## Instruction
Pick out each line in the listing below that contains the word "from" and copy those lines.
===== Provided entries =====
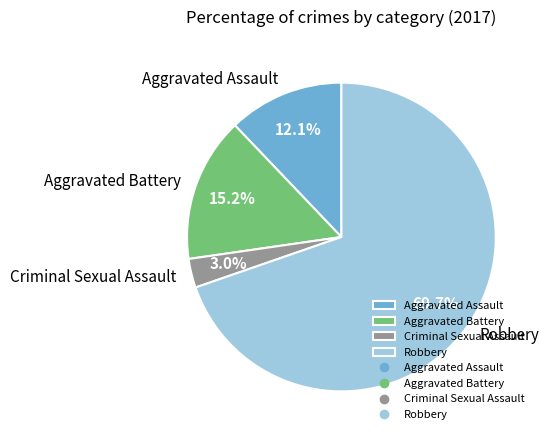

Which category has the smallest portion of the pie?

Criminal Sexual Assault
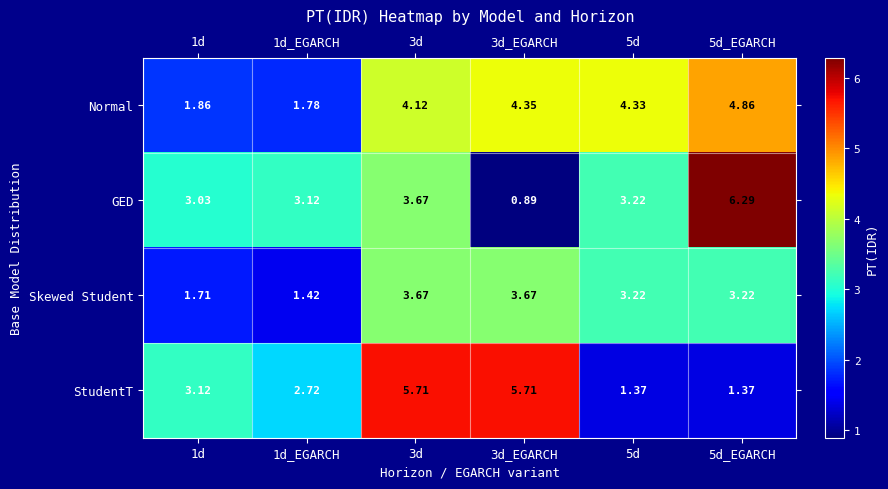

At 3d_EGARCH, list the series in order from largest to smallest.

StudentT, Normal, Skewed Student, GED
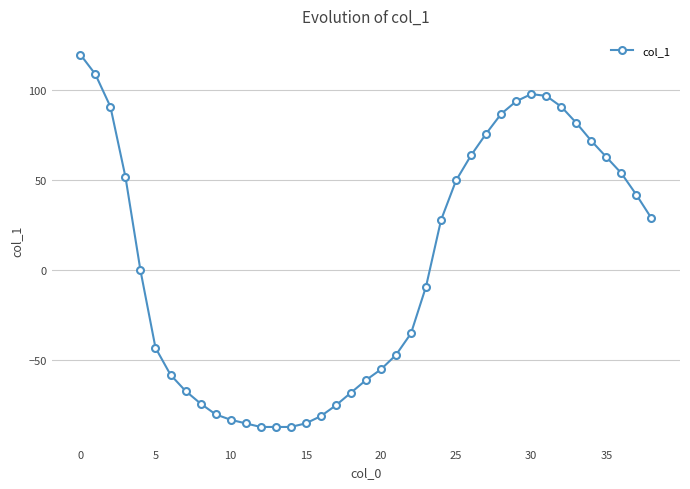

What is the sum of all values?

132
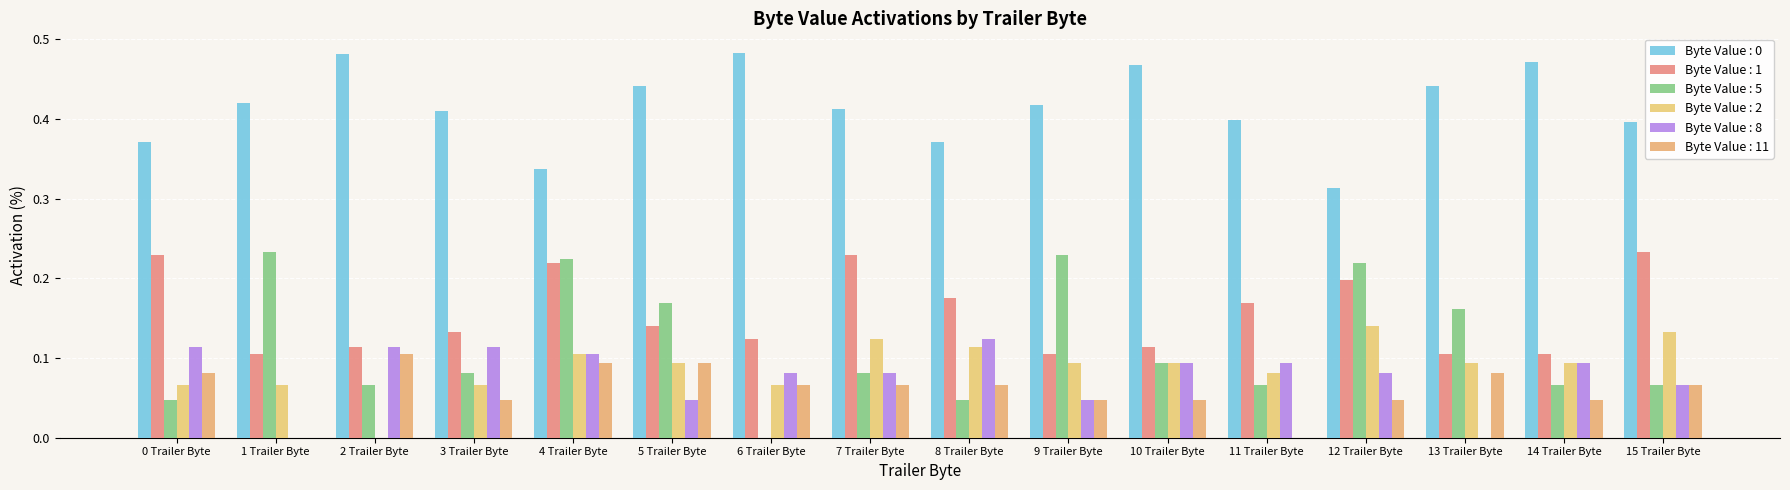

Which series has the largest total across all categories?

Byte Value : 0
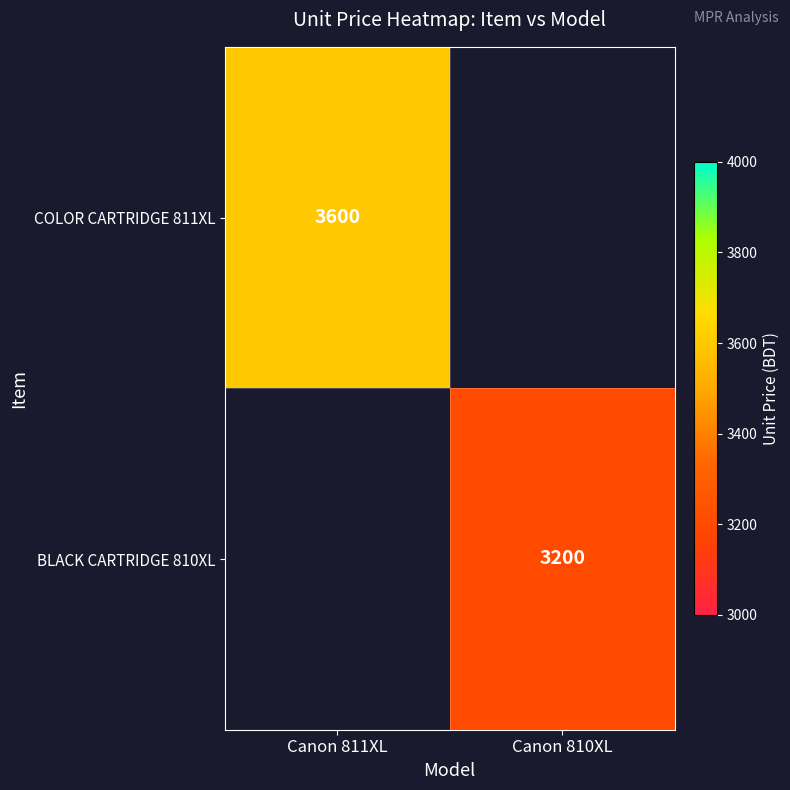

The value of COLOR CARTRIDGE 811XL at Canon 811XL is 5522. True or false?

False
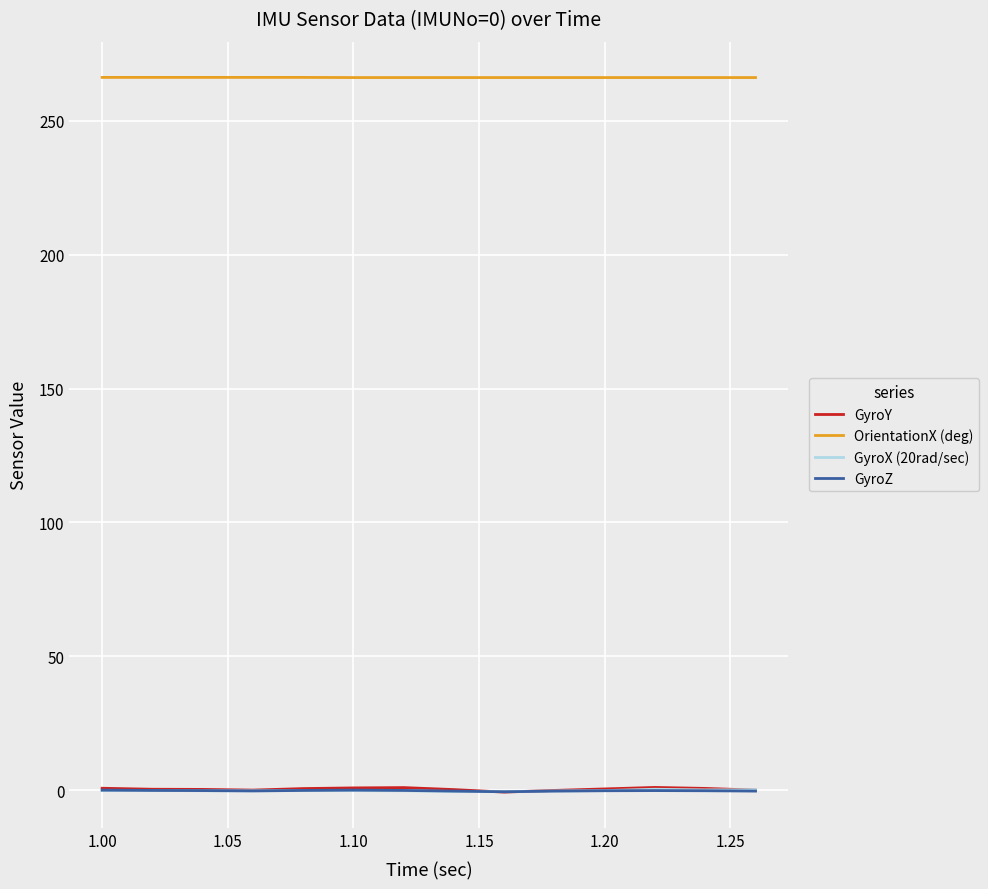

True or false: OrientationX (deg) and GyroY intersect in this chart.

False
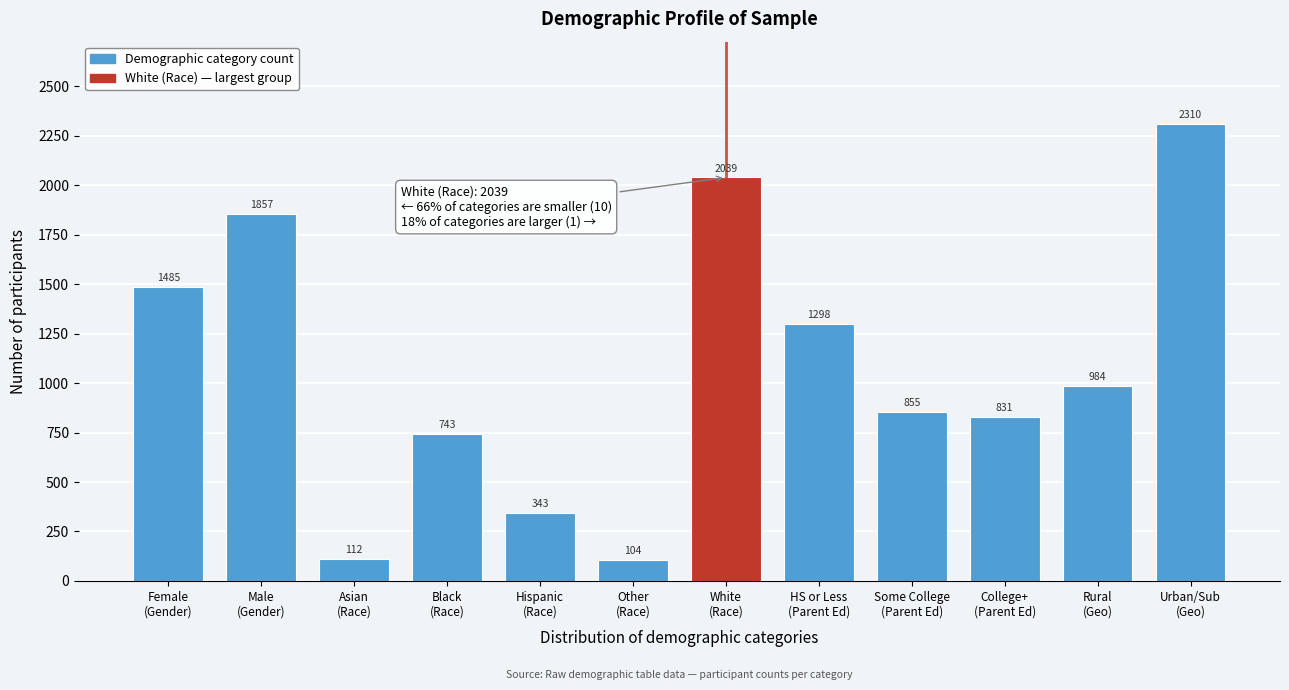

Reading left to right, list all the values displayed in this chart.

1485	1857	112	743	343	104	2039	1298	855	831	984	2310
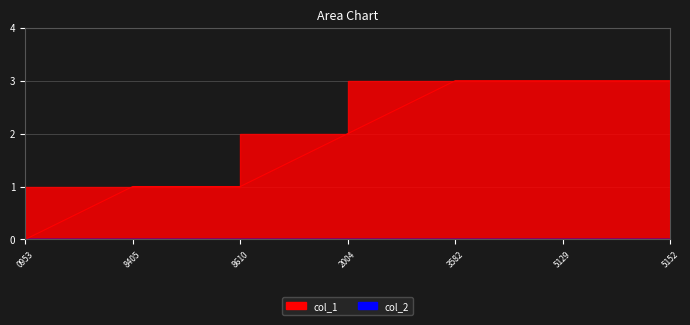

What is the value of the 7th point from the left?

3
=====
## Answer to this exercise
At 3d_EGARCH, list the series in order from largest to smallest.
What is the value of the 7th point from the left?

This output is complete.